Dari hasil observasi wanita tersebut
tidak pernah mengikuti pengajian di masjid yang terletak tidak jauh dari tempat
tinggalnya. Ketika diwawancarai wanita tersebut mengaku tidak pernah mengikuti
pengajian dengan alasan tidak tertarik dengan pengajian yang ada di masjid.
Wanita tersebut juga tidak mengenakan jilbab dan rambut wanita tersebut di
semir pirang agar uban tidak terlihat. Wanita tersebut hanya tinggal berdua
dengan suaminya, anak-anak wanita tersebut sudah memiliki keluarga
masing-masing.
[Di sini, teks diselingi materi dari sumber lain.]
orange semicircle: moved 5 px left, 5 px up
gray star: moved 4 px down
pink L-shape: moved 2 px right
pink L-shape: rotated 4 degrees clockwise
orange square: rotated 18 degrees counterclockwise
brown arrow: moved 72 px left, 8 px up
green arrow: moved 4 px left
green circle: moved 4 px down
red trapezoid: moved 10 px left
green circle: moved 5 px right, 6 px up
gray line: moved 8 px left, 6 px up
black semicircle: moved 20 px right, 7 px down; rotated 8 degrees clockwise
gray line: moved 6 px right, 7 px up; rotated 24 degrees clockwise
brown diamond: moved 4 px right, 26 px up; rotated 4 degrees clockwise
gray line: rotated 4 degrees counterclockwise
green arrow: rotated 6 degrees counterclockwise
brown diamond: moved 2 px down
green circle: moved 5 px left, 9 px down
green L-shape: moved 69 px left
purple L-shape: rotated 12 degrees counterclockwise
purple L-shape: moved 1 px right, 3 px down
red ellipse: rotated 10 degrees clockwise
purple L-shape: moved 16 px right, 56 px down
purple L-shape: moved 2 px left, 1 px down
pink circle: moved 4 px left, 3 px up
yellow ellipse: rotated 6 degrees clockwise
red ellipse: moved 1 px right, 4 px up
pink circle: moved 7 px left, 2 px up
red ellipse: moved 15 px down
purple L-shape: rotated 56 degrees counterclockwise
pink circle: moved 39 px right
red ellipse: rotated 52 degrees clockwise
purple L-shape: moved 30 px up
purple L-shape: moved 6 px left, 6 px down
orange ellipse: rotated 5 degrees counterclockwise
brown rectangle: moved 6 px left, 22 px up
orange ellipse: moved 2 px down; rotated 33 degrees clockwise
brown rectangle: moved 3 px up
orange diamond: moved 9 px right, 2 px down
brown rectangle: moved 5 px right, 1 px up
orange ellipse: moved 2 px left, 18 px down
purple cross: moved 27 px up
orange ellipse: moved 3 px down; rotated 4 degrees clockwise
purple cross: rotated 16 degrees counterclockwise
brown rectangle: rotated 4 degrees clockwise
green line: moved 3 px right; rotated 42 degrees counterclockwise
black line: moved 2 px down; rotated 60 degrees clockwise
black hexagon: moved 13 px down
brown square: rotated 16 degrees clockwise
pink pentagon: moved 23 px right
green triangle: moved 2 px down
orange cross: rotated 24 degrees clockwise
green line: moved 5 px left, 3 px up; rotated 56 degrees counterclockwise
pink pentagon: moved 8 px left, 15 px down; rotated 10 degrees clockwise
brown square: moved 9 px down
Wanita tersebut juga sering terlihat mengobrol dengan ibu-ibu
tetangga didepan rumah, mereka mengobrol tentang kekurangan atau kejelekan
tetangga yang lain.
BAB
II
PEMBAHASAN
A. Perspektif
Psikologi Islam
1. Lansia
Menurut perspektif psikologi Islam
fase futuh masuk kedalam kategori umur 40 tahun sampai meninggalnya seseorang.
Kata futuh memiliki arti kemenangan. Diamana jika seseorang yang berhasil dalam
fase taklif (fase sebelum futuh), maka kemampuan spiritual meningkat dan
pengalaman psiritualnya pun sudah banyak. Jika seseorang dalam fase taklif
tidak berjalan baik, maka orang tersebut di fase futuh cenderung mengikuti hawa
nafsunya dan hanya memikirkan kenikmatan duniawi (Nashori, 2003)
Kata futuh berasal dari kata
Al’Fathu yang memiliki arti “kemenangan”. Seperti yang dijelaskan dalam
Al-Qur’an dalam surat An-Nasr (110) bahwa “apabila telah datang
pertolongan Allah dan kemenangan (Al-Fathu) dan kamu lihat manusia masuk agama
Allah dengan berbondong-bondong, maka bertyasbihlah dengan memuji Tuhanmu dan mohonlah
ampun kepadaNya, sesungguhnya Dia adalah maha penerima taubat.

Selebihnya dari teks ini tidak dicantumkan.